Donald Trump’s choice for Attorney General, Sen. Jeff Sessions, in Washington on Nov. 29. PHOTO: ASSOCIATED PRESS
Faster than a Rocket Mortgage, Attorney General nominee Sen. Jeff Sessions can send a message that the Obama era of arbitrary, political prosecutions of business is over. Soon after confirmation, he and his new team should review and then kill the government’s dubious civil case against Quicken Loans.
The Justice Department last year sued the Detroit-based mortgage lender on charges that it knowingly approved loans that violated Federal Housing Administration rules for government mortgage insurance. The charges didn’t make Quicken Loans unique, as the Obama Administration has spent years wringing settlements out of lenders without having to prove its charges in court.
Last week Justice issued a press release celebrating that since January 2009 it has extracted more than $7 billion using a single legal technique—False Claims Act cases related to federally insured mortgages. In the larger campaign to blame the 2008 financial crisis entirely on private business—rather than federal housing and monetary policy—the government has raided banks for more than $100 billion.
So it was no surprise that Justice wanted a bite of Quicken’s earnings. What may have surprised the feds, given the normal corporate desire to write a check and make Washington go away, is that Quicken founder Dan Gilbert had no desire to settle.

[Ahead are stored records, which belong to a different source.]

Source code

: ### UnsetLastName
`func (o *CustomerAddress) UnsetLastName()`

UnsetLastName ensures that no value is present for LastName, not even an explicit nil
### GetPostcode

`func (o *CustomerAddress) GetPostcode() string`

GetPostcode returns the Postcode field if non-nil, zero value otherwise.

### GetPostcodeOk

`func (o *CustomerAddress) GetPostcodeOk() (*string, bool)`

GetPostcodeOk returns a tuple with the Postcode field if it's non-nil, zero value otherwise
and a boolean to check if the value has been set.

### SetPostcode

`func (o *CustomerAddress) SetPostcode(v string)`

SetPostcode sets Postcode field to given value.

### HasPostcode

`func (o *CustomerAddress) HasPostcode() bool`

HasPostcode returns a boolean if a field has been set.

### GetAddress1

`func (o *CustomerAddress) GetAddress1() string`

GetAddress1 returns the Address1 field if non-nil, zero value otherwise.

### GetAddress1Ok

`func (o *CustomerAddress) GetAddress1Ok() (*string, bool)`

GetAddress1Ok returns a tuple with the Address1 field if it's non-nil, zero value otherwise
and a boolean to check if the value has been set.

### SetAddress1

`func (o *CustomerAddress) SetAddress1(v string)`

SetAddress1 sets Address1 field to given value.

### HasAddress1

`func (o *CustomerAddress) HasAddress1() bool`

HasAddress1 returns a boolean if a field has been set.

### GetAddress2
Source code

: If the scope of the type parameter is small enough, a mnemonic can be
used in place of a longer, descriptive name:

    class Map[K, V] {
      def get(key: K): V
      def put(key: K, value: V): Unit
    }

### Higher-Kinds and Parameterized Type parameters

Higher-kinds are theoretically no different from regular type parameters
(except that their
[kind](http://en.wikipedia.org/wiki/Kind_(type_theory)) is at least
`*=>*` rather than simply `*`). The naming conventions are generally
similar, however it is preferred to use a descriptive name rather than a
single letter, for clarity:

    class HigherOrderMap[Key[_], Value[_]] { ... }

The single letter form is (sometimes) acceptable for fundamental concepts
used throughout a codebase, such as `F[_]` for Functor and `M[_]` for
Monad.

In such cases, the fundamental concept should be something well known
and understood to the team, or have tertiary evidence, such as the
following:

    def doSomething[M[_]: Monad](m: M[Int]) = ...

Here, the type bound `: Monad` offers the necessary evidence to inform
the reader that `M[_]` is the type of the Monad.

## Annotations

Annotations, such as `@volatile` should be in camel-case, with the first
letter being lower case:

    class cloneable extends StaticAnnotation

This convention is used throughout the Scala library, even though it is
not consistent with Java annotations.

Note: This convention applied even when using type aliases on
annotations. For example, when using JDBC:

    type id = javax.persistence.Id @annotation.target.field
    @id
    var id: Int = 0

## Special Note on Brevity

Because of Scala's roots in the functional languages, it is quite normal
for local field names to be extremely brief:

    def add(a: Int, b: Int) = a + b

Mr. Gilbert tells us that “it would lack integrity and ring hollow to our 17,000 employees to pay some large, unwarranted settlement and admit things we did not do just because a young lawyer walks in with a business card that says ‘DOJ’ on it.” Mr. Gilbert, who owns the National Basketball Association’s Cleveland Cavaliers, seems ready to compete in the courtroom, too.
The government’s case is built on a handful of internal Quicken emails with disparaging comments about particular loans. But if some great offense has been committed, it’s hard to find it in the records kept by the alleged victim.
A critical metric the FHA uses to judge lenders is known as the “compare ratio.” Specifically, it compares the rate of early defaults and claims generated by one lender with the rate generated by other lenders who cover the same area. A lender that never originates a bad loan would have a ratio of 0% and a lender with an average rate of defaults would be marked at 100%. According to the government’s own data, Quicken’s compare ratio is 35%—not merely better than average but the best score among all large national lenders.
Mr. Gilbert says his company offered to “step in to FHA’s shoes and take over providing insurance on our FHA loans; meaning we would collect the premiums on the loans and pay out any claims. Not surprisingly, they weren’t interested.”
Federal Judge Reggie Walton recently rejected the government’s attempt to hold a trial in Washington instead of Quicken’s home state of Michigan. But not holding a trial at all would be the wisest course, not least because Justice is likely to lose in court. By dropping the case, Mr. Sessions can show that the Justice Department is done extorting business for political show. All Trump cabinet officers should send similar tidings to ring in a new era of growth.